■ **Objectif**
Recopiez à l'identique le passage de l'article sur l'inversion de la courbe des taux, depuis « Au travers de » jusqu'à « courbe des taux. » inclus.
#### Extrait cité
Au travers de cet article, nous allons passer en revue trois métriques qui me semblent pertinentes pour appréhender un marché tendu ou une économie qui ne va pas fort. Lorsque, ensemble, ces indicateurs donnent un même signal, protéger son portefeuille avec des opérations de couverture est recommandé.

Inversion de la courbe des taux.

Vous n’êtes pas à l’aise avec les taux ? Commencez par lire cet article.

Gardez en tête que la courbe des taux d’une économie qui va bien ressemble généralement à ça :

courbe des taux économie
Source : La finance pour tous

Le concept d’inversion de la courbe des taux fait référence au fait que les taux courts deviennent plus élevés que les taux longs ou du moins que le spread entre les deux s’affaiblit. La littérature empirique sur le sujet de l’inversion de la courbe des taux est bien fournie. Elle confirme l’existence d’une relation entre la pente de la courbe des taux et l’évolution future de l’activité économique. Les travaux de Harvey (1988) et Estrella et Hardouvelis (1991) montrent qu’il existe en effet une corrélation entre la croissance économique américaine et l’écart entre le taux américain à 10 ans et le taux à 3 mois. Ils suggèrent aussi que l’évolution de la pente de la courbe des taux permet de prévoir les récessions. Comme le soulignent Christophe Blot et Eric Heyer dans le papier (2018) : “une réduction de la pente de la courbe des taux est associée à une probabilité de récession future plus importante”. Au-delà d’une corrélation, certaines raisons peuvent expliquer un effet causal de la courbe des taux sur l’activité (Monteta, 2005).

Parmi les hypothèses qui permettent d’aboutir à ces résultats, les économistes considèrent que les taux longs reflètent les anticipations de marchés des taux courts futurs. En d’autres termes, si les marchés anticipent une récession et qu’ils pensent que la banque centrale mènera une politique plus accommodante, ils anticipent une baisse future des taux courts, ce qui réduit les taux longs aujourd’hui (relation pas si évidente). Les résultats mis en avant par les économistes reposent donc sur la conjonction de deux anticipations : une anticipation de la baisse de l’activité et l’anticipation que la banque centrale jouera un rôle proactif et baissera les taux courts.
########
#### Enregistrements
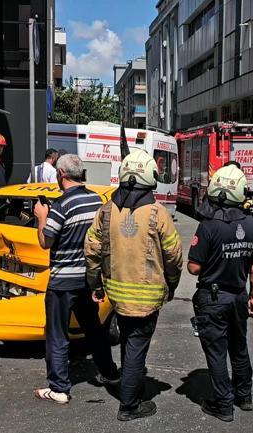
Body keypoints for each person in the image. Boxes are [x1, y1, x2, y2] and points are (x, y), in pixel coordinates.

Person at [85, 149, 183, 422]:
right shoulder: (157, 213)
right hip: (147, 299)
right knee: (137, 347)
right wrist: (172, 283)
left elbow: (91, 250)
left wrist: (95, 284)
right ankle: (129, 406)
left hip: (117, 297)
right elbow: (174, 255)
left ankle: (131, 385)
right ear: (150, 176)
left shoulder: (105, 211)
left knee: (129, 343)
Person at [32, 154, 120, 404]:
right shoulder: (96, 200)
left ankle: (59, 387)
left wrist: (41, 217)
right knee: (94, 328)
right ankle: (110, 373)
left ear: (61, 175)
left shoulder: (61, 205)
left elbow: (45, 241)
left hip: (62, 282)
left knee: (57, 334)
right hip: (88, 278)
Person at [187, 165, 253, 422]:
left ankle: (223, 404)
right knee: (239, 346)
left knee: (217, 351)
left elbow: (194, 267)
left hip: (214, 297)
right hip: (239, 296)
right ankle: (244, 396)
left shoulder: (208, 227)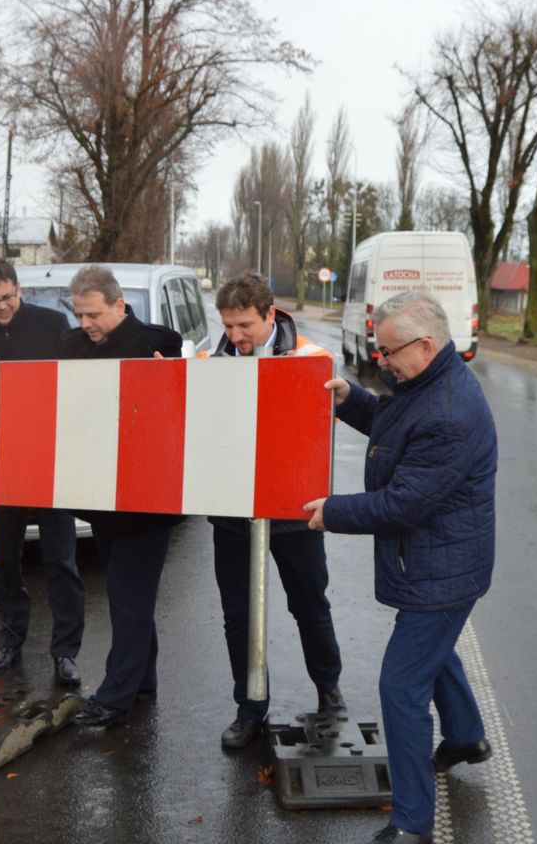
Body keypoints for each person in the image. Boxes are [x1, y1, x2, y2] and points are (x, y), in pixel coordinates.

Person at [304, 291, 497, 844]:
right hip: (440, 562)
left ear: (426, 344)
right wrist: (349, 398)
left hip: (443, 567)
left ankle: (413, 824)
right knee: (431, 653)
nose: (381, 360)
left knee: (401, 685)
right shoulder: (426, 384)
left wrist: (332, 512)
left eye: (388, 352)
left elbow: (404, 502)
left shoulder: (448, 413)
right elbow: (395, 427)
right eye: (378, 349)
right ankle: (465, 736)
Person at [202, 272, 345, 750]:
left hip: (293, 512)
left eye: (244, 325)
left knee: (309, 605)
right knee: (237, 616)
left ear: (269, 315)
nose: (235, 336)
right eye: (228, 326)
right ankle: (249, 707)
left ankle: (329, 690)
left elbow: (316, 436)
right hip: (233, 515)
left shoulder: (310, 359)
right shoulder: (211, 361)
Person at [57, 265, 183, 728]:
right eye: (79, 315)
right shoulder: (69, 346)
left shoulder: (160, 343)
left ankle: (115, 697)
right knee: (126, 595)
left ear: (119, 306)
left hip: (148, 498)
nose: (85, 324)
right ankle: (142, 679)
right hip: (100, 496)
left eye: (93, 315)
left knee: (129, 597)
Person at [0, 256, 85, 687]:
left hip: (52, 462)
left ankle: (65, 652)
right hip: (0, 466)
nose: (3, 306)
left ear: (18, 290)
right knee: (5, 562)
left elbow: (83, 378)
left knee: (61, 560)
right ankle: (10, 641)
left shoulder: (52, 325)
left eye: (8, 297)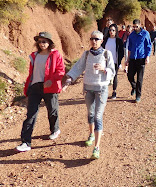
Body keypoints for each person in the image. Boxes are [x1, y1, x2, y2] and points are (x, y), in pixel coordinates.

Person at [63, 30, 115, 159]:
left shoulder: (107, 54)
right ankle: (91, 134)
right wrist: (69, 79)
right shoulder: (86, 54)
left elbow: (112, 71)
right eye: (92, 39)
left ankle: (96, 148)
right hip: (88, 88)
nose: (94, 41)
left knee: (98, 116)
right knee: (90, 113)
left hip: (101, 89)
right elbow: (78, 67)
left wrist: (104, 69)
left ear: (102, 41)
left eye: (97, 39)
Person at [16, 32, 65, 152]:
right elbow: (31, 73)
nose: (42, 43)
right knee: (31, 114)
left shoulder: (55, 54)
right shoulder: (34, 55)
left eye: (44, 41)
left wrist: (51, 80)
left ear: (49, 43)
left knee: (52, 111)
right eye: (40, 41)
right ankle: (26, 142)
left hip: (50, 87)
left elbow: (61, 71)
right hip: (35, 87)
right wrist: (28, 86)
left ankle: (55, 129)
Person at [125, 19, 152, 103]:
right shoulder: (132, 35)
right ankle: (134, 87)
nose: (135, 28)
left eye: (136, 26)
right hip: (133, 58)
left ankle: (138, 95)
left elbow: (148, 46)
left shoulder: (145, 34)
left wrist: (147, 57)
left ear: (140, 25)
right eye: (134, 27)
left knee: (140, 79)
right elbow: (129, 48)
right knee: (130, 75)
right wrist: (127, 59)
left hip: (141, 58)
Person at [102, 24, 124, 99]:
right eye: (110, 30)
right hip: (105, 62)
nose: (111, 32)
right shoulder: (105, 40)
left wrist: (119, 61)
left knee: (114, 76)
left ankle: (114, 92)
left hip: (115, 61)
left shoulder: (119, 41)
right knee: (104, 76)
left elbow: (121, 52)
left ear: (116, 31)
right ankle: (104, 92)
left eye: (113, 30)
########
■ **Résultat**
Au travers de cet article, nous allons passer en revue trois métriques qui me semblent pertinentes pour appréhender un marché tendu ou une économie qui ne va pas fort. Lorsque, ensemble, ces indicateurs donnent un même signal, protéger son portefeuille avec des opérations de couverture est recommandé.

Inversion de la courbe des taux.